An Enterprise Data Architecture in Azure.

by Özgür Demir
Apr 22, 2022
Technology

Summary

In this blog post we present an enterprise data architecture solely implemented in the Azure Cloud.

Introduction

Like any other major cloud provider Azure offers a wide range of products for working with data. Building up an enterprise data architecture thus becomes feasible even with a small team. Choosing which products to use and how to integrate them with each other still remains a challenging task.

Unfortunately, there is no silver bullet and the decision strongly depends on multiple factors such as the size and stage of the company, the amount, type and frequency of generated data as well as how the company is planning to use the collected data. The ideal enterprise data architecture should therefore be strongly tailored towards a particular company's needs.

We still want to share a possible setup which is quite powerful as it allows us to tackle a broad range of problems from Business Intelligence, Reporting, Analytics to Machine Learning applications.

Proposed Architecture

The following image shows the proposed architecture.
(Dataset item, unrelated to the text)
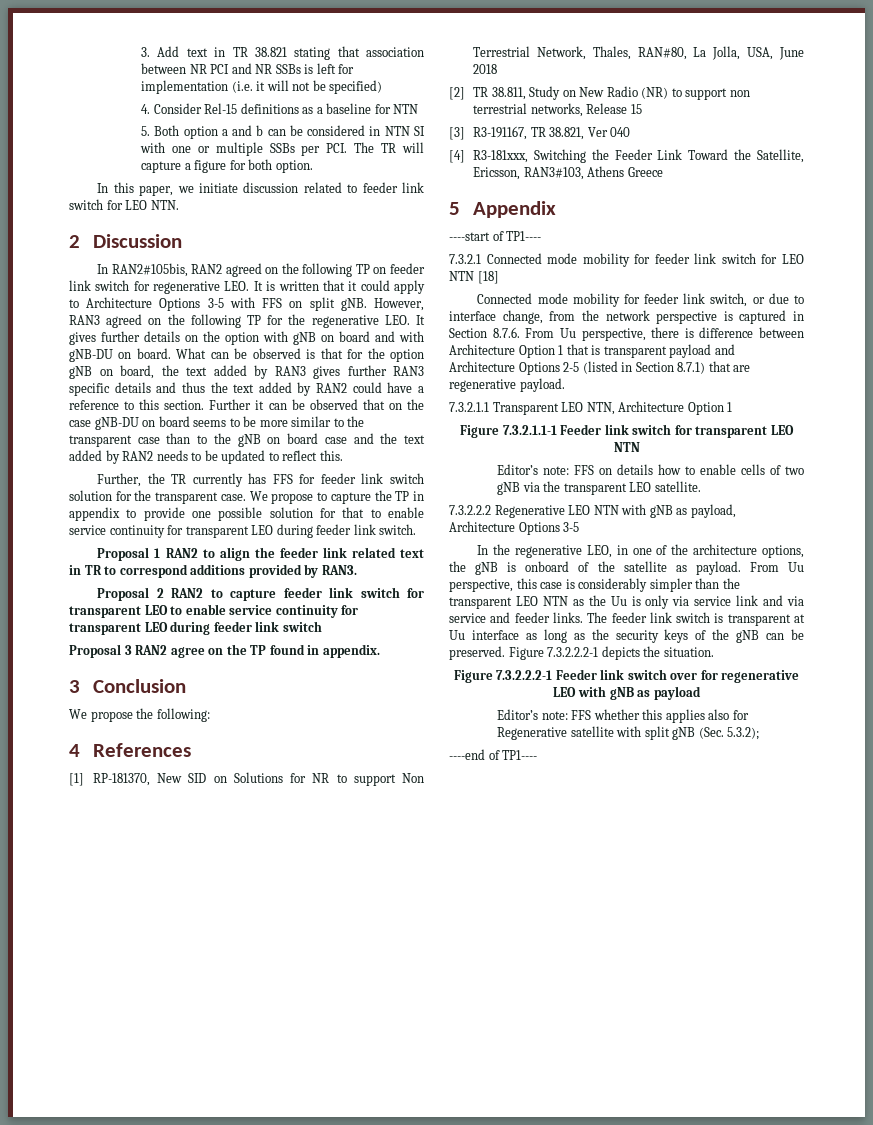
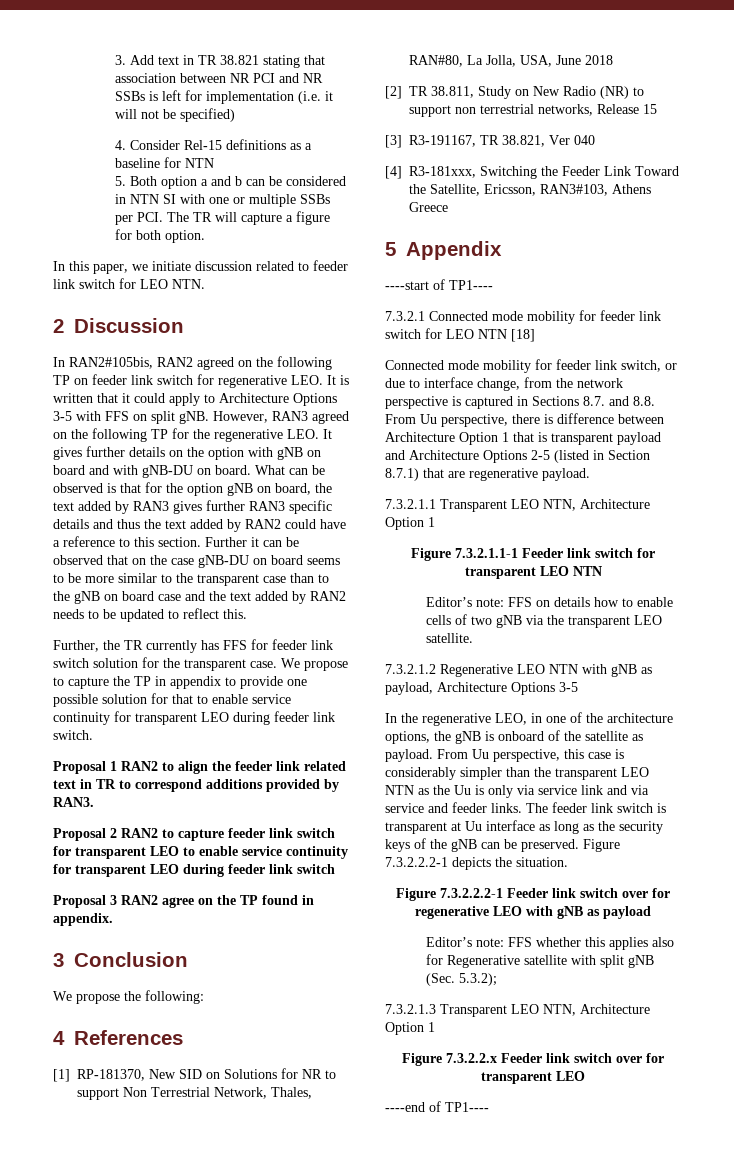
[449,327,520,338] Section 8.7.6. -> [532,396,655,406] Sections 8.7. and 8.8.
[449,505,491,515] 7.3.2.2.2 -> [385,664,436,674] 7.3.2.1.2
(760, 733) none -> [385,1004,650,1017] [385,1022,435,1035] [402,1053,664,1066] [481,1071,585,1084] // 7.3.2.1.3 Transparent LEO NTN, Architecture Option 1 // Figure 7.3.2.2.x Feeder link switch over for transparent LEO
The architecture is solely built in the Azure cloud and makes use of multiple Azure services.

Iterative Approach

The presented architecture is quite complex. However, not everything has to be set up immediately in order to use it. The implementation can be executed in an iterative approach. If for example Business Intelligence has a higher priority then only components needed for BI can be implemented first.

The devil is in the details

We can only cover a high level overview of the data architecture in this blog post. Implementing such an enterprise data architecture includes a lot of details. Some of the remaining questions are:

Many of the used Azure services provide overlapping functionality. Which one should be used in which case?
How to securely integrate the different Azure services?
How to protect data from unauthorized access?
How to automate the setup of the infrastructure?
Which data formats to use: Parqet vs. Delta vs. Avro vs. …?
How to structure the file hierarchy in the central storage e.g. partition keys?
Which environments (Test, Stage, Prod) to use and how to set them up?
Which user roles to define and what access rights to give them?

Technology is not everything

We also only cover the technical aspects here but an enterprise data architecture does not work without a good data culture (Data Governance) which among other things includes company internal roles and processes.

That's it

We hope that this blueprint helps to set up your own enterprise data architecture in Azure. The initial investment will pay off quickly as it allows to take advantage of data in all of its aspects from insights up to predictions.

Please don't hesitate to contact us if you want to learn more about the details of such an enterprise data architecture. We're always happy to share our knowledge and experience.

Components

Hereinafter we'll briefly describe the used services.

Data Factory

Data Factory provides connectors to various services such as traditional relational databases. It can be used to import data from other systems into the central data storage.

Event Hub

Event Hub can be used to ingest high frequency data such as data coming from IoT devices or user tracking data (Page Views, Clicks etc.).

Data Lake Storage Gen 2

The heart of the architecture is a Data Lake Gen 2. All data is written and read to and from this service respectively. It is a highly scalable data storage solution with fine grained access control which is especially important for security and compliance aspects such as GDPR.

Data Format

There are multiple data formats such as Parquet, Avro and Delta. Each format has its pros and cons. The choice thus highly depends on the use case.

Databricks

Databricks offers a managed Spark environment. It can be used to do all kinds of big data wrangling tasks such as data cleaning or feature generation for machine learning tasks.

Its jupyter based notebooks can also be used for ad hoc data science exploration tasks. Other tools are better suited for this task in our opinion, though.

Databricks main work horse is Spark which is particularly suited for big data wrangling. Its single node mode also allows the use of plain Pandas notebooks. This is handy for use cases which don't include big data.

Azure ML

Azure ML provides hosted jupyter notebooks on managed infrastructure. It is well suited for exploratory data science tasks. Azure ML also provides functionality to bring trained models into production. Other services might be better suited for this task though.

Synapse

Synapse tries to be the all-in-one solution for analytics tasks. Depending on the use case it might fulfill its promise but sometimes other services are a better option.

Power BI

Power BI allows you to generate rich and interactive business intelligence dashboards.

Azure AD

Azure Active Directory is a quite powerful identity management system. It is used as the central place for authentication and authorization to all of the above products.

App Service

App service can be used to implement APIs such as online machine learning prediction services.

Key Vault

Key Vault is used to handle application secrets.

DevOps

Azure DevOps is used as a version control system as well as to implement Continuous Integration, Continuous Deployment and a GitOps process.

Azure Monitor

Azure Monitor is used to monitor the performance of all systems and alert in case of system failures.

Purview / Data Catalog

It is vital for a data architecture to democratize data. This assumes discoverability and interpretability. A data catalog helps with both of these tasks.